As a simple questionnaire survey of using BIM-based LCM approach, the contribution to the sustainability is analyzed (see Table 4.2). The results show that BIM is a powerful technology to promote the sustainability of the project during the entire life cycle. As shown in Table 4.2, BIM-based LCM approach has a tremendous impact on the three traditional objectives (time, quality and cost). Meanwhile, it also has many advantages to En-KPIs and So-KPIs. The five experts participated in the interview quite agree with the findings and propose that BIM is a mega trend and will play crucial roles in improving sustainability in the construction industry.

5 Conclusions

LCM has not been successful in its applications as yet. That is because it lacks an effective information platform to support information sharing between different participants [4]. This paper proposes a model of BIM-based information integrated platform and its application is presented via process models using IDEF0 modeling method. Through a real-life project, the application processes of BIM-based LCM are demonstrated. The detailed sustainable advantages of the BIM-based LCM are tested using questionnaire survey and interview method. These models are developed toward sustainable projects, but can also benefit the traditional construction projects.
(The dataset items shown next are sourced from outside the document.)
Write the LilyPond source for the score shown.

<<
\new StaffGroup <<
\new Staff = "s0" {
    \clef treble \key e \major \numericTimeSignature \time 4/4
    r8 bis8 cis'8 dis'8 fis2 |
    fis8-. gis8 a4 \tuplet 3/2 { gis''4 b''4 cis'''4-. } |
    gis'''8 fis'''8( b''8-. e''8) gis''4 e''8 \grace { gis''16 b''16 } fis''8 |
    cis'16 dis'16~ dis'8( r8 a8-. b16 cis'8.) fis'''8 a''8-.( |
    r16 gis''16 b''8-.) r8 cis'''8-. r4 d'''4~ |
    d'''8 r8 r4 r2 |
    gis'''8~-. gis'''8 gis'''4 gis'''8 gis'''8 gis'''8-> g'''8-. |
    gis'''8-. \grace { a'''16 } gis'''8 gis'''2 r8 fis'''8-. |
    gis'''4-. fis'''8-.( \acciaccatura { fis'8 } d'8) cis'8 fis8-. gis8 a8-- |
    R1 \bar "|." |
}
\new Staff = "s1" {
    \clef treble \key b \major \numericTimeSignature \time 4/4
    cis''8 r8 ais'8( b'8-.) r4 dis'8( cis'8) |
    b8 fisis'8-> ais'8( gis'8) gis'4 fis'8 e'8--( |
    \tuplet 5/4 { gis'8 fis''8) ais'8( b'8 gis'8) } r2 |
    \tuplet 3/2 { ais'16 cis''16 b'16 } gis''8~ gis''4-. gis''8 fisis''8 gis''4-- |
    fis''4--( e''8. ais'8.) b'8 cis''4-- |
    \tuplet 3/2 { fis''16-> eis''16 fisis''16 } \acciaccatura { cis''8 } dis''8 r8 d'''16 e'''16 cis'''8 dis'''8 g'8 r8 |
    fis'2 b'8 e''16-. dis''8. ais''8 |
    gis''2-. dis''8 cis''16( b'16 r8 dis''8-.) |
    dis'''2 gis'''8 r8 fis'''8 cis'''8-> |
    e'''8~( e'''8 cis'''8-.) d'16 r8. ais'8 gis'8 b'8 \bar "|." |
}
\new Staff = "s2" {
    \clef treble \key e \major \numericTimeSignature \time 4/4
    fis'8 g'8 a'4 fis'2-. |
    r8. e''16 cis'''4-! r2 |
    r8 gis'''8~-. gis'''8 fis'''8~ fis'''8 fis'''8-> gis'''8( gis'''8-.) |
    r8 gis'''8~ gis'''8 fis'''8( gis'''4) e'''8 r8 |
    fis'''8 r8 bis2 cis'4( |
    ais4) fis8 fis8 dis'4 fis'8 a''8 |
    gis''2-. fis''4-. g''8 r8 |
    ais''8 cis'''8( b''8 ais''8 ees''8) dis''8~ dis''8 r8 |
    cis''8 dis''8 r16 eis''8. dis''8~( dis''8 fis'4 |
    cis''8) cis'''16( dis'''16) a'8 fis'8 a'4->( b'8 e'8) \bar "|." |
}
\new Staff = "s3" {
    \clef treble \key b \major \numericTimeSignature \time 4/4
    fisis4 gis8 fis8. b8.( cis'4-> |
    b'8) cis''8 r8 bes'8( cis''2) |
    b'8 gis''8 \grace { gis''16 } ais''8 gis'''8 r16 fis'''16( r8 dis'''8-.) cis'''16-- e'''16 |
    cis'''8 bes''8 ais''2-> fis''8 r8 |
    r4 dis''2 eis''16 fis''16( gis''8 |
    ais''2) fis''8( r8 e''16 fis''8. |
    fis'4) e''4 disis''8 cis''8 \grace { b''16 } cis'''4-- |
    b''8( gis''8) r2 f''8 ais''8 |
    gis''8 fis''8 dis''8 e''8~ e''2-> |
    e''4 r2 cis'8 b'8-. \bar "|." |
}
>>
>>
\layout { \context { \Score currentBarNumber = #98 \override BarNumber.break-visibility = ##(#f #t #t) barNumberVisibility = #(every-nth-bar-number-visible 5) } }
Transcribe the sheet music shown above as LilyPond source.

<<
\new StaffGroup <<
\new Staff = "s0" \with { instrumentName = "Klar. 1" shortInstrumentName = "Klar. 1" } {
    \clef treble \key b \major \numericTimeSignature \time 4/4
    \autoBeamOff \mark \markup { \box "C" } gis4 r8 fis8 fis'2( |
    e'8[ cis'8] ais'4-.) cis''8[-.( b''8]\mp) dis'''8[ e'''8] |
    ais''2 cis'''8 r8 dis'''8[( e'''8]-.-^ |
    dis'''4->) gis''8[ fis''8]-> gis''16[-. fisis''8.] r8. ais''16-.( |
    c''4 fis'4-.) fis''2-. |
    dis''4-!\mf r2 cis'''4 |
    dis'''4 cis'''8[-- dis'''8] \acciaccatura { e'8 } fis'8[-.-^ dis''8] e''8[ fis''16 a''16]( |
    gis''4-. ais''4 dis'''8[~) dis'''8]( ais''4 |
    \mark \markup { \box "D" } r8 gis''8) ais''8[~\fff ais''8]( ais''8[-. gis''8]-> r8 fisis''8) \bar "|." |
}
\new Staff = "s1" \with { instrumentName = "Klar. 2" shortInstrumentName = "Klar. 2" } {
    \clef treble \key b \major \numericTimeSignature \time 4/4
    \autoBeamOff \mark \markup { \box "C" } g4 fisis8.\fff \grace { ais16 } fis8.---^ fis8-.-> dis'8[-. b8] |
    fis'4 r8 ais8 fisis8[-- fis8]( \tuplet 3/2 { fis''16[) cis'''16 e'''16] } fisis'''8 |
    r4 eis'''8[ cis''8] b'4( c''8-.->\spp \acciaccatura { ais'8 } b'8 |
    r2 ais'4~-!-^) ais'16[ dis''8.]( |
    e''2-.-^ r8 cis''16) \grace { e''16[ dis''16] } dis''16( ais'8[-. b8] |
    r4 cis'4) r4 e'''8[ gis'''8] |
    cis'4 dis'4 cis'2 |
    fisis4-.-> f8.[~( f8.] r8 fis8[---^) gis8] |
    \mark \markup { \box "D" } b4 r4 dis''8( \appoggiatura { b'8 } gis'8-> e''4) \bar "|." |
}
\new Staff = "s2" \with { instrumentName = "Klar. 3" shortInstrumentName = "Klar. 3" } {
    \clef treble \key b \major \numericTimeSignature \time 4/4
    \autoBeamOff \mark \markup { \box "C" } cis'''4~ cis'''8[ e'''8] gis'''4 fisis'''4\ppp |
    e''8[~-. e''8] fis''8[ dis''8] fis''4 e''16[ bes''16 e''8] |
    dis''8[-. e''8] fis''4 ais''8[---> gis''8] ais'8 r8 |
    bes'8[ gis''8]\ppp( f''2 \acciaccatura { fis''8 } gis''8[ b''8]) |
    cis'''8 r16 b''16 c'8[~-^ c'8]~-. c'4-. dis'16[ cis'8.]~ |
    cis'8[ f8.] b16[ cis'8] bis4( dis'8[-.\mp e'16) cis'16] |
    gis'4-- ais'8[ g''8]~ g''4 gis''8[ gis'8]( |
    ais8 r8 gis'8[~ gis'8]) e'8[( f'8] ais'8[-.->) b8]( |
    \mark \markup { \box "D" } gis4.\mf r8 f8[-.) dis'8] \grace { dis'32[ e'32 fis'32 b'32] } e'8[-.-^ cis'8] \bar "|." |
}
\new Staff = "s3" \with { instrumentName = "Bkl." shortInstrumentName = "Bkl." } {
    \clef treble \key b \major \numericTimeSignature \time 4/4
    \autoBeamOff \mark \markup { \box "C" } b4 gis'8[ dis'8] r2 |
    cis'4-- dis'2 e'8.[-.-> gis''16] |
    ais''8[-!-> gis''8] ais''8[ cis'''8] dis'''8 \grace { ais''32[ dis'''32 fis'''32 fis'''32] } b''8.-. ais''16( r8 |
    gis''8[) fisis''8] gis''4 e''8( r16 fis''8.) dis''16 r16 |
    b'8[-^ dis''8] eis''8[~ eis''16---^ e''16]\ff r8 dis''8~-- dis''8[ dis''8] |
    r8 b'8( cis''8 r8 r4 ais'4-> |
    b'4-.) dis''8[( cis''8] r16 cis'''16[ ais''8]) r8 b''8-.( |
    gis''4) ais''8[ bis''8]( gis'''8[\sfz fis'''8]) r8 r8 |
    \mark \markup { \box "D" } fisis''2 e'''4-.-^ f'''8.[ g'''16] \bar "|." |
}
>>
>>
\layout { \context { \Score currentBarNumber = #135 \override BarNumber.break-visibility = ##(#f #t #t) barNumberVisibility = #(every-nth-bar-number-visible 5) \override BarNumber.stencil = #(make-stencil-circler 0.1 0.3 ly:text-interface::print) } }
The SUPNSC project demonstrates a unique, yet successful example of BIM technology. Inter-organization collaboration team is composed of experts from well-known corporations in SUPNSC project and the owner plays a leading role in the team. Although this is a single case study, the five experts’ strong agreement with the survey results is sufficient to partly validate that a BIM-based LCM approach can improve the sustainability indicators of construction project. To further validate BIM-based modeling approach, additional research is required to use multiple case study method.